Conservative conference: clearer idea on health spending
I make no apologies for returning to government spending on health.
The Tory promise in the election to ring-fence health spending and increase it in real terms every year even during a period of public spending cuts was distinctive and much-touted during the 2010 election campaign.
A quick recap: during my extended interview with Health Secretary Andrew Lansley which went out live on the BBC News Channel on Sunday evening, I suggested that higher inflation than anticipated when the health spending promise was given would make it more difficult to meet the Tory promise of real annual rises.
Indeed I put to him a projection for real health spending which showed it would decline. Mr Lansley disputed these figures and said that, because of an earlier underspend, health spending would still rise in real terms despite the higher inflation.
I said I would post my figures on this blog, which I duly did. And I invited the Department of Health to respond, which it has.
As a consequence of this process I have a clearer idea of what is happening. The Department is right that an underspend in 2010 helps health spending to rise in real terms through to 2015.

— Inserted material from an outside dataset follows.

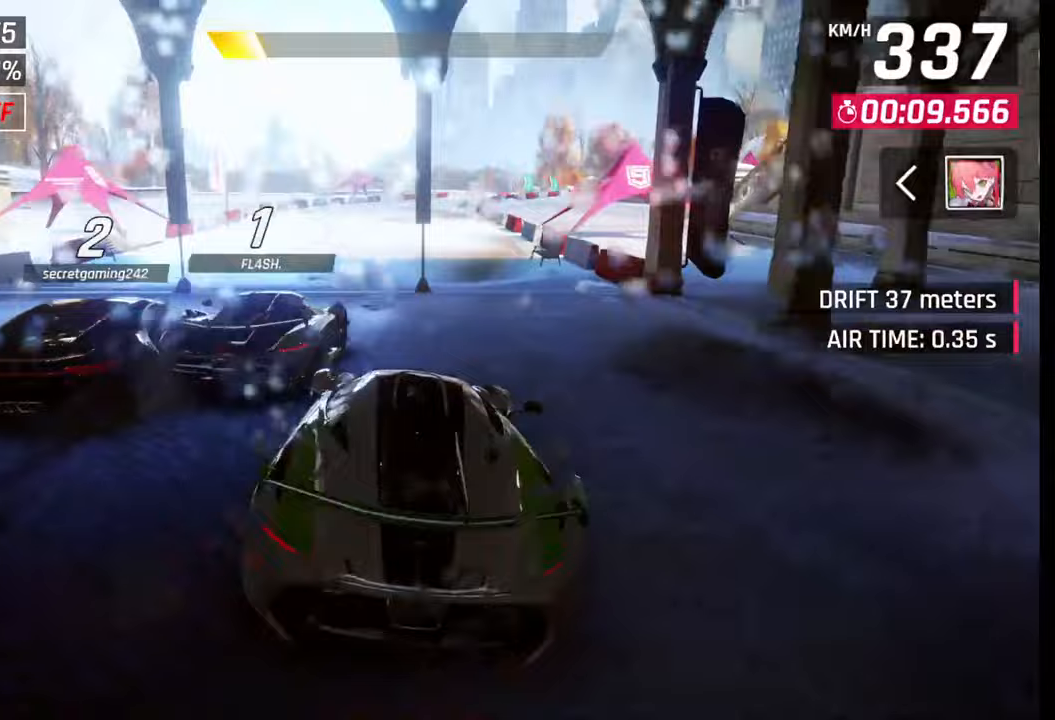
{"buttons": [], "left_stick": "right", "right_stick": "center", "events": [[150, "left_stick", "right"]]}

But it is important to understand what happened: the 2010-11underspend happened during the coalition's first year. It meant there was a 0.9% fall in spending, in real terms, compared with 2009-10, Labour's last year.
Using this new lower spending base for 2010-11 and applying the official Treasury deflators, spending will be back just above the 2009-10 level in 2014-15 - but by only a 0.1% real increase.
In other words, even allowing for the underspend and using the existing deflator, spending will be, effectively, no more than it was in Labour's last year in real terms.
But the official Treasury deflator does not take into account the recent surge in inflation.
Using the average of the independent forecasts for the deflator which the Treasury published in August, health spending will fall by 0.8% in real terms between 2009-10 and 2014-15. The cut is masked starting from the lower baseline of 2010-11.
So there we have it. Comparing Labour's last year (2009-10) with the coalition's last year (2014-15) before the next election, health spending will be essentially static in real terms, using the Treasury's original GDP deflator.
Using a newer deflator that takes into account the reality of recent higher inflation, and real spending on health falls by almost 1%. Either way, it is hard for Mr Lansley to claim that he is keeping his promise.
But these are complicated matters and, as always, I stand ready to be corrected.